Hardly a day has gone by this month without the announcement of a new virtual reality (VR) camera system. Facebook, Google and GoPro all aim to make VR more immersive with new cameras, some of which won’t be commercially released for the foreseeable future. However, researchers at Adobe believe that you may not need new camera hardware at all for a big leap in immersion.
Adobe’s head of research Gavin Miller is going to present new cutting-edge technology at NAB in Las Vegas this Tuesday that could one day be used to turn flat, monoscopic 360-degree videos shot with consumer-grade spherical cameras into fully immersive VR video, complete with the ability to lean into the video — something that’s being called six degrees of freedom (6DoF) among industry insiders.

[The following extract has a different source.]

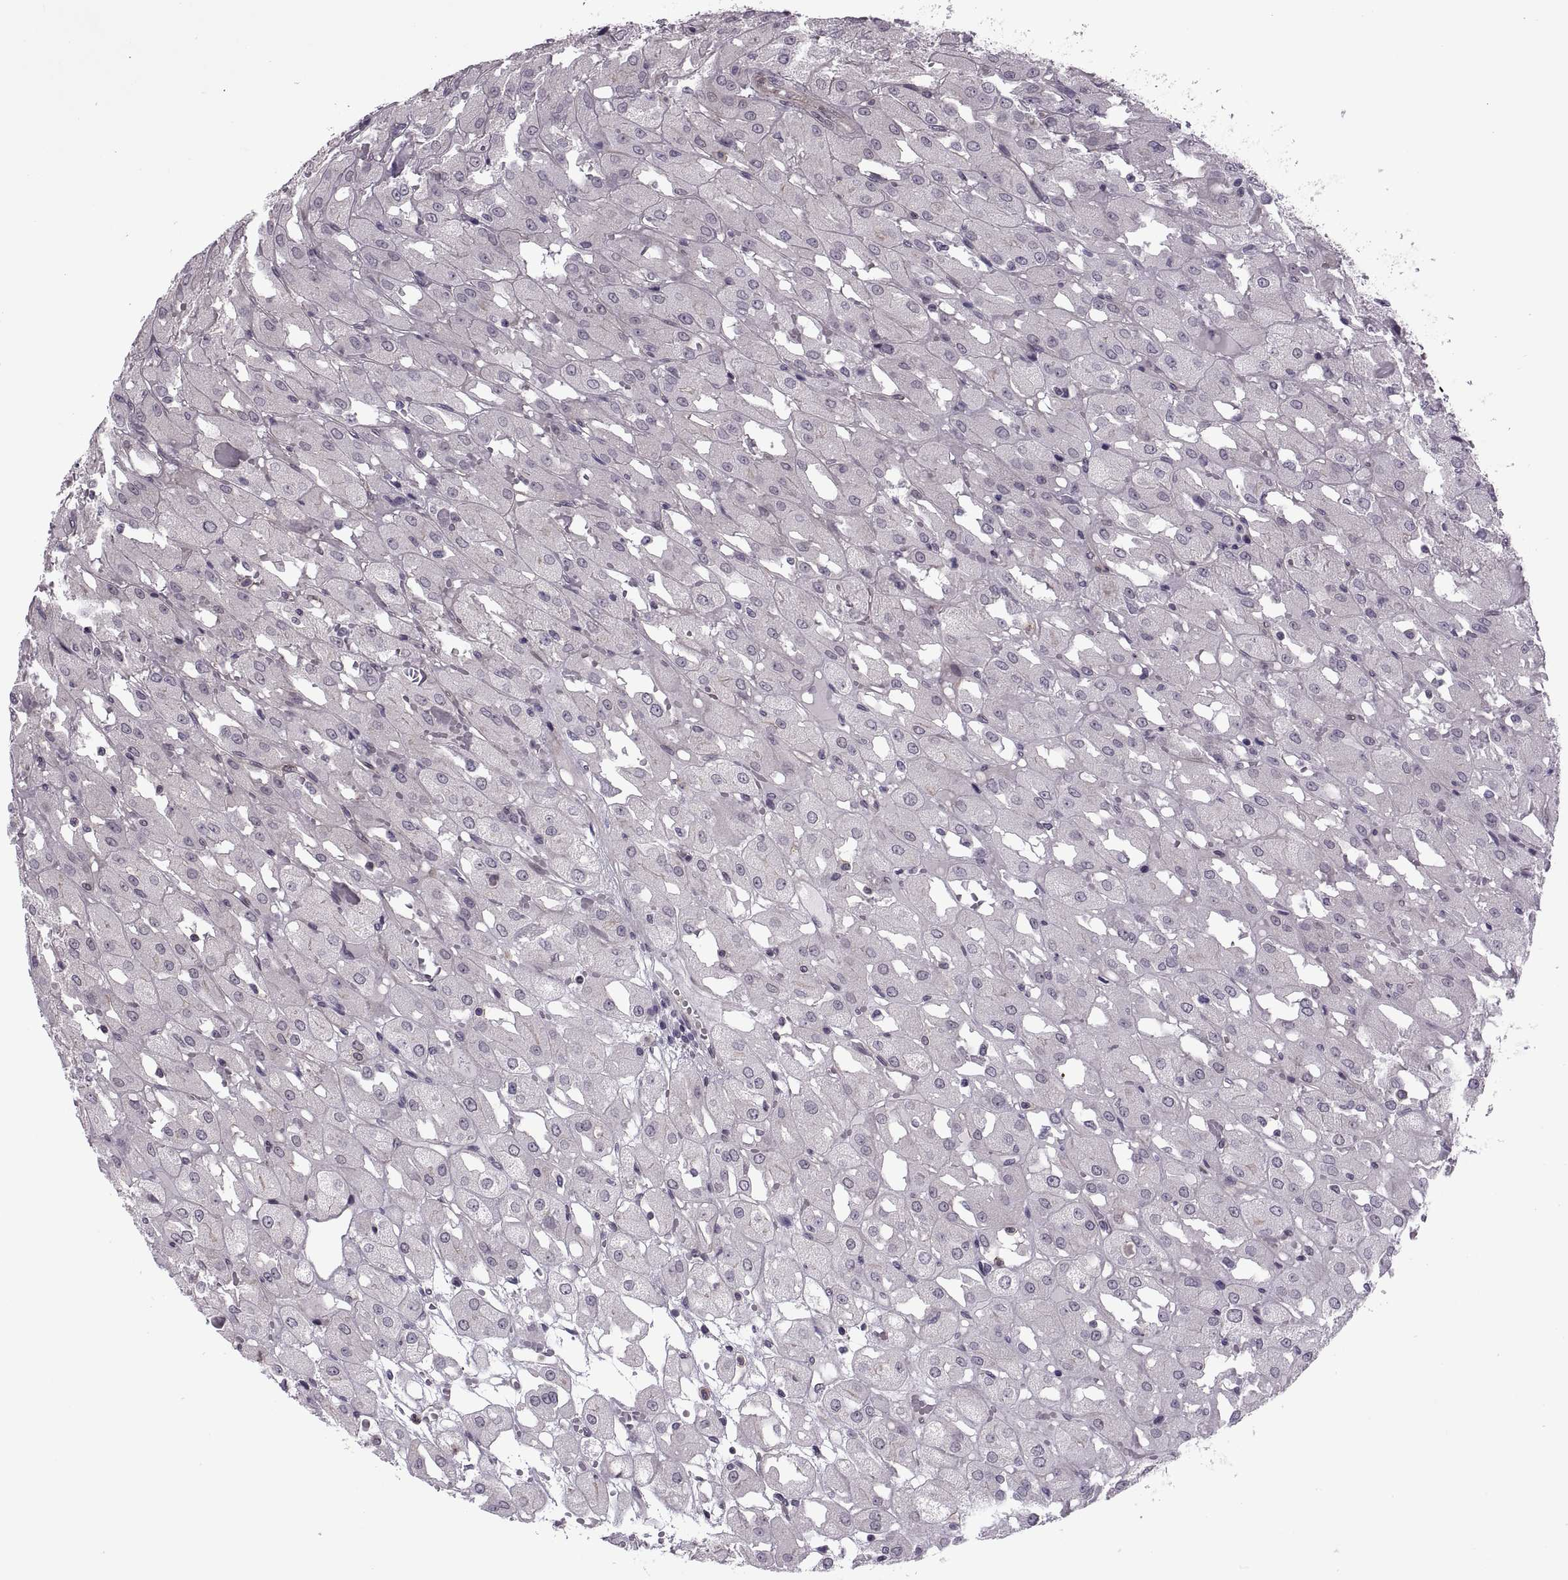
{"staining": {"intensity": "negative", "quantity": "none", "location": "none"}, "tissue": "renal cancer", "cell_type": "Tumor cells", "image_type": "cancer", "snomed": [{"axis": "morphology", "description": "Adenocarcinoma, NOS"}, {"axis": "topography", "description": "Kidney"}], "caption": "High magnification brightfield microscopy of renal cancer (adenocarcinoma) stained with DAB (brown) and counterstained with hematoxylin (blue): tumor cells show no significant positivity.", "gene": "ODF3", "patient": {"sex": "male", "age": 72}}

The difference between monoscopic 360-degree video and VR experiences offering six degrees of freedom is especially important for users of high-end VR headsets like the Oculus Rift and HTC Vive. These headsets offer room-scale tracking, which means that the headset knows where in the room the viewer is, accurately translating a motion like “leaning forward” into corresponding visuals.
Doing this is relatively easy with computer-generated imagery, but giving the viewer the freedom to actually move around in a recorded video requires cutting-edge image capture technology. Light field camera systems for example, like the one developed by Lytro, potentially cost hundreds of thousands of dollars.
However, Adobe’s scientists have figured out a way to deduct crucial information about a room by analyzing the movement of a camera through something they call a “structure-from-motion” algorithm (for the technically inclined: here’s a research paper on the approach).
That data can then be used to generate new perspectives to account for different viewpoints, giving viewers the ability to truly lean in to a video that previously wasn’t even 3D. The technology could also be used to stabilize 360-degree video, or to generate different versions of a video that work for users with varying degrees of motion comfort levels.
There’s one major caveat for this approach: Adding six degrees of freedom to a flat 360-degree video only works if the camera does actually move. “We assume the camera moves to infer the depth,” explained Miller. “If the camera rotates but does not move side to side we cannot compute depth but can stabilize the rotation.”
Still, the approach goes to show that building complex cameras isn’t the only solution for advances in VR video. Computer vision algorithms are just as important, with Miller even arguing that expensive camera hardware may not be necessary at all to generate full immersive VR video. “If it’s there it’s nice — if it’s not there it’s not the end of the world,” he said.
Miller is going to present this research Tuesday at NAB on a panel about next generation image making, which also features Light Field Lab CEO Jon Karafin talking about next-generation holographic display technology
Miller is also going to use the panel to talk about using deep learning to replace the sky in an image with that of a different image, and visual search that can find pictures not only based on their content, but on the arrangement of individual images, making it possible to search for images with dogs on the left side of their owner — two projects Adobe previously showed at its Max conference.
All of these projects are part of Adobe’s advanced research, and may not necessarily make it into one of the company’s products in this form. However, it’s easy to see how at least some of this technology could find its way into Adobe’s editing tools, especially as the company is looking to find its role in virtual reality production and monetization.